Under PATA, the government can effectively fund and sanction a politically friendly media operation’s qualified research project into a company’s operational practices, effectively bypassing the First Amendment and sidestepping judicial review.95 This could give rise to a host of issues where, based on information derived from these qualified research projects, state officials use their police power to unconstitutionally coerce96 platform companies to remove certain speech, or certain users, to satisfy political ends.97 If PATA’s mandatory disclosures are a statutory front door into a social media platform’s editorial processes, its broad access requirement, under the aegis of the public interest, is an even more concerning backdoor.98
Given some of the uncertainty around PATA and the significant questions its passage would raise, Congress should seek less constitutionally intrusive avenues. One route might be to encourage public-private partnerships for the development of industry-wide standards that promote user safety — a concept that scholars like Newton Minow and Professor Martha Minow have expressed some support for.99 In a recent paper, they explain that “[t]hrough voluntary self-regulation . . . private industry-level organizations create rules and standards with which individual industry actors voluntarily comply.”100
Successful examples of public-private regulatory efforts abound. The financial industry uses a third-party organization to “promote transparency and compliance with ethical standards devised through its own rulemaking process” in coordination with the Securities and Exchange Commission.101 The FTC has also facilitated public-private self-regulation efforts for marketing in the alcohol industry102 and coordinated with the movie, gaming, and music industries to align their ratings systems on definitions “for movies of G, PG, PG-13, and R; [as well as] the label of ‘Mature’ rating for games; and the label of ‘Explicit’ for music.”103 Platform companies have taken on self-regulatory efforts in other parts of the world, with companies like Meta and TikTok voluntarily signing on to the European Commission’s Code of Practice on Disinformation.104 The Minows’ pragmatic approach urges lawmakers and platforms to pursue collaborative self-regulation, because even though it “is likely to advance the interests of the companies and benefit incumbents over new entrants, . . . it also can draw on the knowledge, resources, and flexibility of the private companies”105 in a way similar to the benefits gained from collaborations with the alcohol and entertainment industries.106 Together, these frameworks, along with the rise of independent, third-party organizations with expertise in the space and a commitment to tech accountability,107 can chart a more collaborative path forward to solving the challenges raised by social media regulation’s status quo.
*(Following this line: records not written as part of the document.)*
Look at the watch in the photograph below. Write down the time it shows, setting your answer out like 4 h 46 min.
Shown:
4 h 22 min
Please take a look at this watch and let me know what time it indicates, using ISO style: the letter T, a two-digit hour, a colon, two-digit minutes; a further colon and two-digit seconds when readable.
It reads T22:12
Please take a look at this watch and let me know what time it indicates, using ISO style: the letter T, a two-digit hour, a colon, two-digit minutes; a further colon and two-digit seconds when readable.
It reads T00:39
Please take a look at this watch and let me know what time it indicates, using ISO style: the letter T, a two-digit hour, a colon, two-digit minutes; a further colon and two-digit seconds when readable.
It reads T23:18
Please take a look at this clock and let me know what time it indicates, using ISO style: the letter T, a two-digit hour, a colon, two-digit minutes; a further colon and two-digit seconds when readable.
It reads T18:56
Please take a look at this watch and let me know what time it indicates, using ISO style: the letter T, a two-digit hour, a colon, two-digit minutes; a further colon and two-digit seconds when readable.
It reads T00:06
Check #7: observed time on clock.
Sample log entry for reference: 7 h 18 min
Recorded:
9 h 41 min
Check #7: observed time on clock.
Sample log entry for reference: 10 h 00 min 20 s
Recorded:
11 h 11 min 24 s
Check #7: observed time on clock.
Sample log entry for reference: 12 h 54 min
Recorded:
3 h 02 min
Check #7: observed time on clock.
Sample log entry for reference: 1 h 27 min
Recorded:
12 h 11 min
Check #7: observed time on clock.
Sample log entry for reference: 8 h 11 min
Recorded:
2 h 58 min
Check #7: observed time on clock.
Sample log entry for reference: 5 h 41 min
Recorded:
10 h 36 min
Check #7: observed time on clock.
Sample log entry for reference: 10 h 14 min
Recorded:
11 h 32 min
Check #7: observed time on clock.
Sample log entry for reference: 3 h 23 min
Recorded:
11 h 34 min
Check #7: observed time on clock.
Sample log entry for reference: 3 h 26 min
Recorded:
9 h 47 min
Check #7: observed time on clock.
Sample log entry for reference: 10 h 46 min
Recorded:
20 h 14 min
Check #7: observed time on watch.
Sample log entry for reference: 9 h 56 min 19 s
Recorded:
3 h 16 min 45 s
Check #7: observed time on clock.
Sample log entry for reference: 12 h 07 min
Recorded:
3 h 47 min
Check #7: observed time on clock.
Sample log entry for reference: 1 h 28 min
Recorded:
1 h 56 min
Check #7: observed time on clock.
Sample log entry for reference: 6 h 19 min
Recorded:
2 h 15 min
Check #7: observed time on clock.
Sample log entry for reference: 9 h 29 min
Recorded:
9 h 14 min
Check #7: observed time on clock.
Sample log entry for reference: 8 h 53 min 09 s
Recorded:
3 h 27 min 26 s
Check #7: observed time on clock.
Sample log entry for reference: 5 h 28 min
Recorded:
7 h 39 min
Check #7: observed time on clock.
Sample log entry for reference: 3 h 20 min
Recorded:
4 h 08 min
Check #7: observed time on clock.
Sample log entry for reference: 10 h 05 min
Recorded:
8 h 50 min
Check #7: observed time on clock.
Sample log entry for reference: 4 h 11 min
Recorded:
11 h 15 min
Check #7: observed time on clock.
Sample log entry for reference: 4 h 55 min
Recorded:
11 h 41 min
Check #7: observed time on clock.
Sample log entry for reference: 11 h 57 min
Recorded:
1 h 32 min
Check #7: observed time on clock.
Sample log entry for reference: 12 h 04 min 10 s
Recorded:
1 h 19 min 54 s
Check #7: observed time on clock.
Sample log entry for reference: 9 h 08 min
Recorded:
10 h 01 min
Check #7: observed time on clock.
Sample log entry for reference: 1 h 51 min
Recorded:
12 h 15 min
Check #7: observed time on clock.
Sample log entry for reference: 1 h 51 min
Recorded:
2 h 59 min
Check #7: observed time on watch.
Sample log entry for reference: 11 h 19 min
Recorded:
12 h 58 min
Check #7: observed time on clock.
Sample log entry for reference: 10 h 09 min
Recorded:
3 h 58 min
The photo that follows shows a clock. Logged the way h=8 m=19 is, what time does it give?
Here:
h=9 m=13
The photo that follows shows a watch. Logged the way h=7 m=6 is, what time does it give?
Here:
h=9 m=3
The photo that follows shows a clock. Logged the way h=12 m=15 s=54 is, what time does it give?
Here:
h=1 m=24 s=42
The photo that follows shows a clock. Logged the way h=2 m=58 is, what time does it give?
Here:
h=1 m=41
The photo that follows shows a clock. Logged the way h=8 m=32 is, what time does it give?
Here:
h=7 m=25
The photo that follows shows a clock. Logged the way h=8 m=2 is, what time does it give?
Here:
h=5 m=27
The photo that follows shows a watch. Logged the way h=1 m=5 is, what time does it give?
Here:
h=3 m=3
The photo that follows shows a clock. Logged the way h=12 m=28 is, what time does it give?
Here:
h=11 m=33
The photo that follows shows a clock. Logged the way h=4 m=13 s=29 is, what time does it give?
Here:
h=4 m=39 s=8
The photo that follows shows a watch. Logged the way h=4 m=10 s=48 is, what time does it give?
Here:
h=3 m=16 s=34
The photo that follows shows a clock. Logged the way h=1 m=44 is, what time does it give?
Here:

If sunlight is the best disinfectant, PATA’s “electric light [may be] the most efficient policeman.”108 The law’s promise to provide academic researchers with transparency into the algorithmically curated environments that social media platforms have built illuminates a path toward tech accountability.109 And given the impact these companies have on our day-to-day lives, as well as the fact that they are implicated in public controversies like mass shootings, eating disorders, suicides, and countless other social ailments, it’s clear that these companies cannot and should not regulate themselves without oversight. But the cure cannot be worse than the disease. And while sunlight might be the best disinfectant, when the government shines that light on constitutional rights, it should be met with deep skepticism. Broad access to the platforms’ data could easily lead to chilling effects under the government’s (supervised) watch. Congress should focus its legislative power on encouraging self-regulated, industry-wide standards that promote user safety, transparency, and accountability.